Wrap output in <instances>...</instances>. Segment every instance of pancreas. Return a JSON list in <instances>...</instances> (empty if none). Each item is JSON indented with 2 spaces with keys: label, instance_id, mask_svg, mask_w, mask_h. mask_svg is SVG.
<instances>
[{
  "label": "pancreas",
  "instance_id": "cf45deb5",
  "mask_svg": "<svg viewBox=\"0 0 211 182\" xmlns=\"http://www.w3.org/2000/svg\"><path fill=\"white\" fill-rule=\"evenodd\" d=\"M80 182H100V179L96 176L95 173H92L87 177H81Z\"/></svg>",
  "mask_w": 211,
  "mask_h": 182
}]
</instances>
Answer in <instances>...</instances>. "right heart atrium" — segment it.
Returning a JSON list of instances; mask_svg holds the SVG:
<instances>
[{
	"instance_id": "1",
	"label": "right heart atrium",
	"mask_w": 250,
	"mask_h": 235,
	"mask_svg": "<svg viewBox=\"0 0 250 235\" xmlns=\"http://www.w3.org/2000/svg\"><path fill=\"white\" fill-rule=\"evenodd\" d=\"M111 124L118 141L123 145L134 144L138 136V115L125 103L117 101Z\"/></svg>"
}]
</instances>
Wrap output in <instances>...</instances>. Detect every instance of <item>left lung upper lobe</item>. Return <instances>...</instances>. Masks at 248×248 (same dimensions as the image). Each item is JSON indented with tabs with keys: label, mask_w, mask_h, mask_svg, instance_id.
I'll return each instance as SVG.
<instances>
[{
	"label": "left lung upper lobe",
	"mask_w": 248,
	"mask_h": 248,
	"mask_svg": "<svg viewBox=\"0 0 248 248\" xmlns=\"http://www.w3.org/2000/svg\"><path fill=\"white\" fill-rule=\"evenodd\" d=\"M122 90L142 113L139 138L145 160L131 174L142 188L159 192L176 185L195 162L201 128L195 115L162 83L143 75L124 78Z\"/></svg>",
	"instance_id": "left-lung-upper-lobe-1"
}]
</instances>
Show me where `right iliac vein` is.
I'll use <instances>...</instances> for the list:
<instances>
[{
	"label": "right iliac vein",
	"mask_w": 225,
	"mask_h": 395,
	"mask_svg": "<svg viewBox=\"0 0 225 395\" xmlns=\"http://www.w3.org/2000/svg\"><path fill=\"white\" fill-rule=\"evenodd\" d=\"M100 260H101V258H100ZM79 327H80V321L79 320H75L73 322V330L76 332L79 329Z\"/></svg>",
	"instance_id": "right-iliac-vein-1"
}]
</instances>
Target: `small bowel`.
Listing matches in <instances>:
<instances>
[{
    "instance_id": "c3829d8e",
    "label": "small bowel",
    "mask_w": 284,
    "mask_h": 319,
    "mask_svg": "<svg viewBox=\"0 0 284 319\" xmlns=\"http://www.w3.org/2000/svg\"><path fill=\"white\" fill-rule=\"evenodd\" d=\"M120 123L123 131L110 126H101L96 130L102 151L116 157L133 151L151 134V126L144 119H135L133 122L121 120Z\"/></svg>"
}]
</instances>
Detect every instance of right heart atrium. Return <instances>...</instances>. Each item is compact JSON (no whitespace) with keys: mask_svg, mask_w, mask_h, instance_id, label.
:::::
■ Task
Turn everything from the line containing "Show me where" down to the end of the rows into a JSON list of strings, one string per line, skipping blank lines.

■ Correct output
[
  "Show me where `right iliac vein` is.",
  "I'll use <instances>...</instances> for the list:",
  "<instances>",
  "[{",
  "\t\"label\": \"right iliac vein\",",
  "\t\"mask_w\": 225,",
  "\t\"mask_h\": 395,",
  "\t\"mask_svg\": \"<svg viewBox=\\\"0 0 225 395\\\" xmlns=\\\"http://www.w3.org/2000/svg\\\"><path fill=\\\"white\\\" fill-rule=\\\"evenodd\\\" d=\\\"M100 260H101V258H100ZM79 327H80V321L79 320H75L73 322V330L76 332L79 329Z\\\"/></svg>\",",
  "\t\"instance_id\": \"right-iliac-vein-1\"",
  "}]",
  "</instances>",
  "Target: `small bowel`.",
  "Listing matches in <instances>:",
  "<instances>",
  "[{",
  "    \"instance_id\": \"c3829d8e\",",
  "    \"label\": \"small bowel\",",
  "    \"mask_w\": 284,",
  "    \"mask_h\": 319,",
  "    \"mask_svg\": \"<svg viewBox=\\\"0 0 284 319\\\" xmlns=\\\"http://www.w3.org/2000/svg\\\"><path fill=\\\"white\\\" fill-rule=\\\"evenodd\\\" d=\\\"M120 123L123 131L110 126H101L96 130L102 151L116 157L133 151L151 134V126L144 119H135L133 122L121 120Z\\\"/></svg>\"",
  "}]",
  "</instances>",
  "Detect every instance of right heart atrium. Return <instances>...</instances>. Each item is compact JSON (no whitespace) with keys: mask_svg, mask_w, mask_h, instance_id, label."
]